Fox's predecessor, Ernesto Zedillo, teamed up with former Presidents from Brazil and Colombia to produce a report last year calling for the decriminalization of marijuana. Instead of plowing the sea by trying to eliminate drugs, they recommended so-called harm-reduction policies, like treatment and needle-exchange programs, to reduce the damage caused by illegal narcotics.

One of the report's authors is César Gaviria, who was Colombia's President when the country suffered a wave of car bombs and murders orchestrated by cocaine kingpin Pablo Escobar. For all the blood and treasure his American-backed government spent on gunning down Escobar in 1993, Gaviria told TIME, "U.S. drug policy has failed. So please, change it. Don't force us to sacrifice thousands of lives for a strategy that doesn't work simply because American politicians lack the courage to change course."

But, while lawmakers from Mexico to Argentina to Portugal are passing more permissive drug laws, the subject remains taboo in the U.S. Congress. That's because a quarter-century after the "Just Say No" hysteria of the Reagan years, American politicians still fear being labeled soft on drugs, says Ethan Nadelmann, executive director of the New York City–based Drug Policy Alliance, which supports the California referendum. Instead, nearly all the movement on drug laws has come from cash-strapped state governments anxious to empty their prisons of nonviolent drug offenders and — at least in the case of California — replenish their coffers by taxing pot sales that are going to happen whether they're legal or not. State officials estimate California could collect about $1.3 billion annually in tax revenue from marijuana.

The latest California polls show opponents of the referendum with a slight lead over supporters. But if it does squeak through, the new law would place the White House in an embarrassing position overseas. John Walsh, of the Washington Office on Latin America, points out that the U.S. government was the primary architect of the global drug-prohibition regime, embodied in three U.N. treaties beginning with the 1961 Single Convention on Narcotic Drugs — a regime that outlaws marijuana.

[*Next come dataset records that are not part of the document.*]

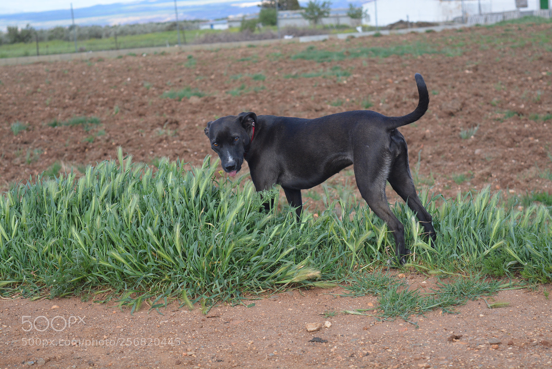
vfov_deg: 16.6
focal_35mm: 82
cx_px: 276
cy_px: 184
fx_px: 1266
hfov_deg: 24.6
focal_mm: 55
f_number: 5.6
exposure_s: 1/1000
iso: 640
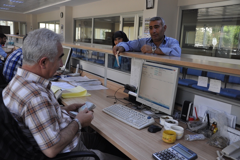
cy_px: 80
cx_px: 120
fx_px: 220
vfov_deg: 39.9
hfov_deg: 57.3
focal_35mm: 33
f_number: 4
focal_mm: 22
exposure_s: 1/60
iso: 560
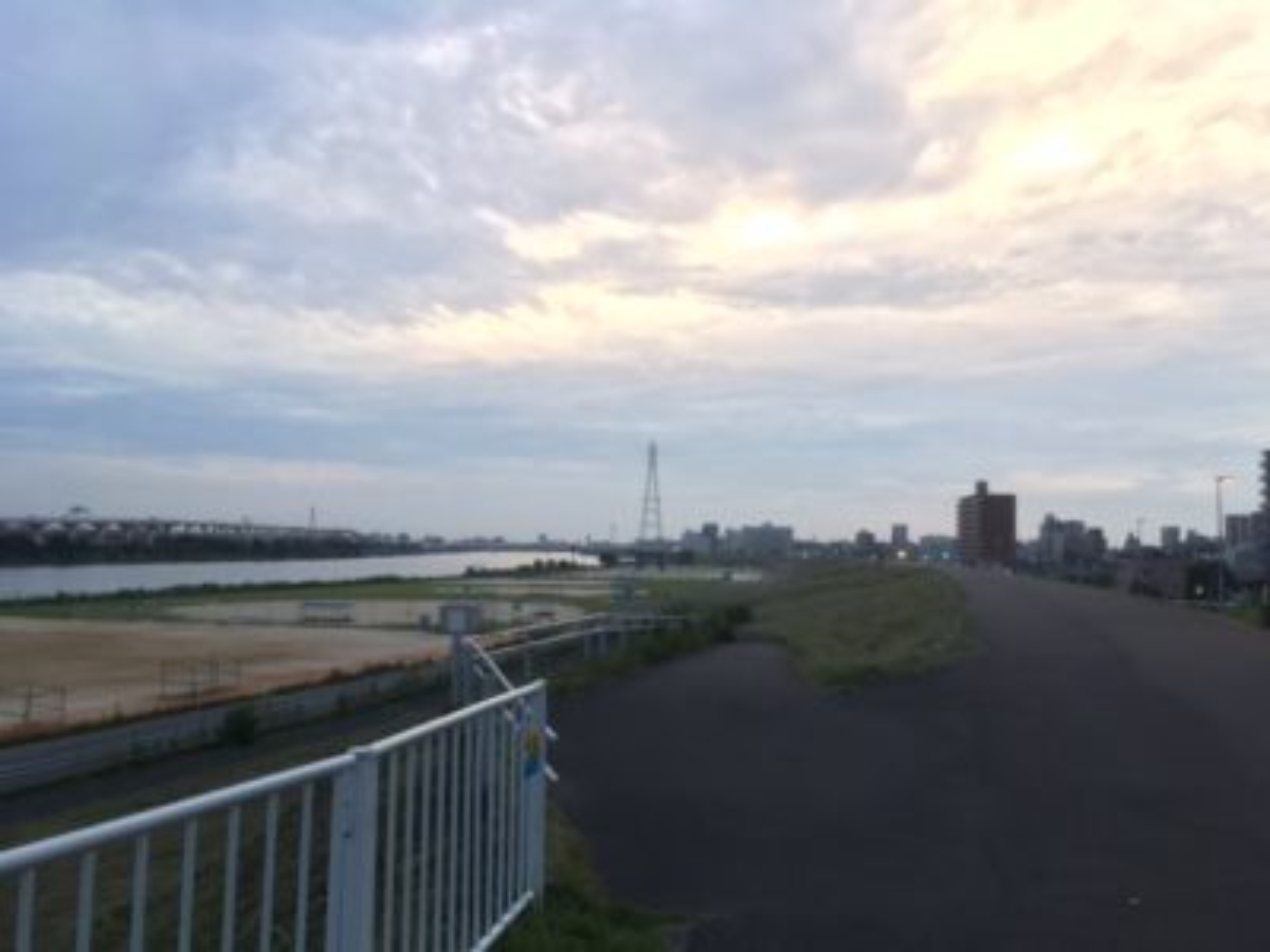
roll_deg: -1.9
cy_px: 476
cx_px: 635
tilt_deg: +3.1
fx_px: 1064
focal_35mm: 29
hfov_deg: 61.7
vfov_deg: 48.2
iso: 64
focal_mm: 4.15
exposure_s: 1/30
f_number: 2.2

"Can you imagine what I am going to say to our [people] in Colombia that grow marijuana if the referendum in California is approved?" Santos asked during a recent interview with TIME. "It would be very difficult for the U.S. to continue saying that the war on drugs is marvelous, but for [its] richest state, it's legal to produce and consume [marijuana]." It would also lead to more catcalls from America's weary drug-war partners in Latin America. A political cartoon in the Bogotá daily El Tiempo sums up the region's thinking: it shows an impoverished Colombian marijuana farmer being clubbed by a glassy-eyed, joint-smoking Uncle Sam.